Sun Microsystems Inc. this week formally committed itself to releasing Solaris operating system code as open source, but no final decisions have been made on the specific details.
Sources close to the company, however, said Sun executives are struggling with details of the move, such as what license to use, whether to open all the code at once or incrementally, and whether Sun should host the code itself or contract a third party.
"There is a huge debate within Sun about all of this, and so the time frame for open-sourcing the product is a moving target," said a source who requested anonymity. "Sun is aware of the concerns of some of its customers about the move and is actively working to reassure them."
These are the same questions Sun executives were struggling with in April when eWEEK first reported that the Santa Clara, Calif., company was investigating open-source Solaris.
At that time, John Fowler, Suns then chief technology officer for software, admitted that Sun was considering open-sourcing all 20 million lines of Solaris code, and was looking at "what it takes to successfully get to volume and what the tactics might be to go and do that. Open source is clearly one, but the question is, who would be the community, and what would that community then build around it," he said.

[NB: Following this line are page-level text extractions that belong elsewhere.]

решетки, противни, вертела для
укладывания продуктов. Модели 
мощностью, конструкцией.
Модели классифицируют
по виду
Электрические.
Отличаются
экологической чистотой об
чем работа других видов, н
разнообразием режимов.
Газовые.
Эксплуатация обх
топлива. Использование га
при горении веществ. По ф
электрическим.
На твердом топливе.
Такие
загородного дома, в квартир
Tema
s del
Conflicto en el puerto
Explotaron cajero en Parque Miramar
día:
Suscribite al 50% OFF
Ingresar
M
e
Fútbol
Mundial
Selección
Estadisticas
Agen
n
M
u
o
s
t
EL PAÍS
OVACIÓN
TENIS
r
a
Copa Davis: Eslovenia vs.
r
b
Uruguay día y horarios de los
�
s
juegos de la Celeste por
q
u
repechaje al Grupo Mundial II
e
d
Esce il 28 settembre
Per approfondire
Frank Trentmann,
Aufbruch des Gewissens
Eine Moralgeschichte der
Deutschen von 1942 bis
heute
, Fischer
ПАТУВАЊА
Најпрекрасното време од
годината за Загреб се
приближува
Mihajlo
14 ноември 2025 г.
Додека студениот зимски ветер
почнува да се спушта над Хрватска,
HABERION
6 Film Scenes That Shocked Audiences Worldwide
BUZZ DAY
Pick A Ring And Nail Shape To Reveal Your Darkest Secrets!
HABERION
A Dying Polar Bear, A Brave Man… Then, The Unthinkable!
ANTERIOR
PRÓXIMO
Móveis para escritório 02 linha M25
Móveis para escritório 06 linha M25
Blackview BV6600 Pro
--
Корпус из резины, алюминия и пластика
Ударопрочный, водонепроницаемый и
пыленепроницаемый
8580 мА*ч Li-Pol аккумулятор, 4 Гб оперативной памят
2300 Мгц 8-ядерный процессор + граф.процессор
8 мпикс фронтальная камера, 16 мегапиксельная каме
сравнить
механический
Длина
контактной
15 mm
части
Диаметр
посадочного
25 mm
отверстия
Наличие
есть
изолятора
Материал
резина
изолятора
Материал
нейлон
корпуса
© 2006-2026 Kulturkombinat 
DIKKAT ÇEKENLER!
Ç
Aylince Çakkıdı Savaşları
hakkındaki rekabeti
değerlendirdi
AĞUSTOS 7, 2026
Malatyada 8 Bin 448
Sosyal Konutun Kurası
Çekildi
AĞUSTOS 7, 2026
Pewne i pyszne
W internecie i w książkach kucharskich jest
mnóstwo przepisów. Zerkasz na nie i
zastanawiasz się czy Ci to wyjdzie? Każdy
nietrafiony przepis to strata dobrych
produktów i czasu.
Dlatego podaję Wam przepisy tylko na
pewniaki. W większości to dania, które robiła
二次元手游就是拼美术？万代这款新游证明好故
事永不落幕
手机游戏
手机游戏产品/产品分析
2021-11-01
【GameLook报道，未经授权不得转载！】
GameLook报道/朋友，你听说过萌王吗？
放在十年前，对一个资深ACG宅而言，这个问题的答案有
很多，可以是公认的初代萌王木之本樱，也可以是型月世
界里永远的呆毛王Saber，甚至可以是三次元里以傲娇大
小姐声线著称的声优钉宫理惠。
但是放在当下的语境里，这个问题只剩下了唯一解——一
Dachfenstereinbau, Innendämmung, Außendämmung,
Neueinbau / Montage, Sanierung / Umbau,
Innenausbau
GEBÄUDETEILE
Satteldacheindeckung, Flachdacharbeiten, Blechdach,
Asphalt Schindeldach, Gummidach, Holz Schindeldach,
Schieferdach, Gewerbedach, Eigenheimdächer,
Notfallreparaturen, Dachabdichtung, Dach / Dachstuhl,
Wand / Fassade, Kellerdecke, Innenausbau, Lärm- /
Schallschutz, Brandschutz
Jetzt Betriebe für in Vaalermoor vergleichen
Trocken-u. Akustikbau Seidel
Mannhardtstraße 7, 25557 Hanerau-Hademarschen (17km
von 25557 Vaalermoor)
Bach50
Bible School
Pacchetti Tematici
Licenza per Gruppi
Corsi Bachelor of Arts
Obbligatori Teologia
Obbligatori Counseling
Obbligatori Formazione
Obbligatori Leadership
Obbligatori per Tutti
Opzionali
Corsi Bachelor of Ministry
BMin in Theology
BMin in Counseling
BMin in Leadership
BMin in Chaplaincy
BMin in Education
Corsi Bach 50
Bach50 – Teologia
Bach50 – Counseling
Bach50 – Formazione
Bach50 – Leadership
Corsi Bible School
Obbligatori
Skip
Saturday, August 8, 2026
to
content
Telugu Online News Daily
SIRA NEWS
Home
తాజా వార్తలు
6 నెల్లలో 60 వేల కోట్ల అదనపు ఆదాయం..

Sun President and Chief Operating Officer Jonathan Schwartz used the SunNetwork Conference in Shanghei, China, this week to confirm the companys intention to open the Solaris source code.
A Sun spokesman declined to specify details, but issued a statement saying that the company is "in the process of soliciting customer feedback in refining various aspects of the project and is not discussing additional information such as launch timing, licensing models or other details."